Pemberton's sign refers to faintness with evidence of facial congestion and cyanosis due
to external jugular venous obstruction when the arms are raised above
the head, a manoeuvre that draws the thyroid into the thoracic inlet.
About
- Goitre refers to an enlarged thyroid
- WHO definition "a thyroid gland whose lateral lobes have a volume greater than the terminal phalanges of the thumbs of the person being examined"
- May be diffuse or composed of one or more nodules
Goitre Causes
- Idiopathic, Hashimoto's thyroiditis
- Graves disease, Puberty, Iodine deficiency
- Subacute thyroiditis
- Goitrogens (Lithium, Amiodarone, smoking)
Types
- Diffuse enlargement of the thyroid occurs in the absence of
nodules and hyperthyroidism, it is referred to as a diffuse nontoxic
goitre.

▶ [Stored data entries]:
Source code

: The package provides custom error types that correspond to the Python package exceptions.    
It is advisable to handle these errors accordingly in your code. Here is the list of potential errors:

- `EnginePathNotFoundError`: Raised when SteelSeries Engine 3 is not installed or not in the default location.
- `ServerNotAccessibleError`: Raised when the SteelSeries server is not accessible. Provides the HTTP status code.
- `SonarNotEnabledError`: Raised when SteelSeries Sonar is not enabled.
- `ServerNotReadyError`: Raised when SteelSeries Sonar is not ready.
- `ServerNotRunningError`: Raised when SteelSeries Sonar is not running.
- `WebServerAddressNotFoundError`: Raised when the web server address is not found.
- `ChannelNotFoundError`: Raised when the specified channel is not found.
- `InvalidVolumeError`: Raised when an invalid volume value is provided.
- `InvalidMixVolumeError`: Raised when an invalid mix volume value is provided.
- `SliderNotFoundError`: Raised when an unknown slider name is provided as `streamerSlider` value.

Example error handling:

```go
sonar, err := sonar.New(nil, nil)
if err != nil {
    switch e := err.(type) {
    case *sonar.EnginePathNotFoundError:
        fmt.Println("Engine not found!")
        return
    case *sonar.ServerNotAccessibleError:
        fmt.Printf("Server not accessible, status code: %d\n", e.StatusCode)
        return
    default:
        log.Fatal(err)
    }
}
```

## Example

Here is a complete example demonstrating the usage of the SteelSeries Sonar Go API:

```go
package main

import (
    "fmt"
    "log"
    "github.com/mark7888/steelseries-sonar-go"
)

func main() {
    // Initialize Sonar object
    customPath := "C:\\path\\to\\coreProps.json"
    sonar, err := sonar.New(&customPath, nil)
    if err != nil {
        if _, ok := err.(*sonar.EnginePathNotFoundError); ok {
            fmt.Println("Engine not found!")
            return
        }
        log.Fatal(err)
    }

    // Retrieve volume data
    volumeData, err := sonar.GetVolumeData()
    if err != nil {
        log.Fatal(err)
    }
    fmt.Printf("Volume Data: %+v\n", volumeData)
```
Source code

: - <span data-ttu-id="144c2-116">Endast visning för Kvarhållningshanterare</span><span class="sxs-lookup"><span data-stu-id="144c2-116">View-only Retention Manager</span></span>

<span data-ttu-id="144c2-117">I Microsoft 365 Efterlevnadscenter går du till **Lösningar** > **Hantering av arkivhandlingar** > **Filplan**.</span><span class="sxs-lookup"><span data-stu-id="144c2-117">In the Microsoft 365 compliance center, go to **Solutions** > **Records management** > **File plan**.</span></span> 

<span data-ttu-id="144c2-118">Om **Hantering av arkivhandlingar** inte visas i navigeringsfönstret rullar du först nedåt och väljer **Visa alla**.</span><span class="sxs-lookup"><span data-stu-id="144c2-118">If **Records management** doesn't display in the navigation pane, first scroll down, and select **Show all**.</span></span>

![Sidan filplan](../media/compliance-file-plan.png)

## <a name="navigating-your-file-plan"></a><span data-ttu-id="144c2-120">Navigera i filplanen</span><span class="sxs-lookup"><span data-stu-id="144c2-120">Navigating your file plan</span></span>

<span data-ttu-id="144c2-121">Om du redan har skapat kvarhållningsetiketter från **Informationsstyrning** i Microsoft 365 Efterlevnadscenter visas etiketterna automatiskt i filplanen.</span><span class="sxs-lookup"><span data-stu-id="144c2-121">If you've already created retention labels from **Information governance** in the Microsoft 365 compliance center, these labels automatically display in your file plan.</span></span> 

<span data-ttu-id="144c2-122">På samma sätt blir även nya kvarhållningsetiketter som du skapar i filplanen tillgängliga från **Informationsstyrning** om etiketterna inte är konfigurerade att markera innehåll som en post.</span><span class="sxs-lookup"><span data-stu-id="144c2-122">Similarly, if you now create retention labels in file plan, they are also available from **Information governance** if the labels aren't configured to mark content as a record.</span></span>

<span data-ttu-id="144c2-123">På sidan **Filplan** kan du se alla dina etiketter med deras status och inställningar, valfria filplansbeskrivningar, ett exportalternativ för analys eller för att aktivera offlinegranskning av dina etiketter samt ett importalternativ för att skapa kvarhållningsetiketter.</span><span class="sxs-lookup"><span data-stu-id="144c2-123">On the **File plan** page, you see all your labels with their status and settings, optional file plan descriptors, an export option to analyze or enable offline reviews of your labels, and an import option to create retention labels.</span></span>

▶ [Your goal]: Extend the notes on goitre past their final sentence. The entries stand apart from the text on goitre and are separate material.

▶ [Answer to this task]:
- Nodular/Multinodular goitre. An enlarging gland may also produce pressure symptoms
on the trachea and the oesophagus
Grade Characteristics
- 0 No palpable or visible goitre.
- 1 A goitre that is palpable but not visible when the neck is in the normal position (i.e. the thyroid gland is not
visibly enlarged). Nodules in a thyroid that is otherwise not enlarged fall into this category.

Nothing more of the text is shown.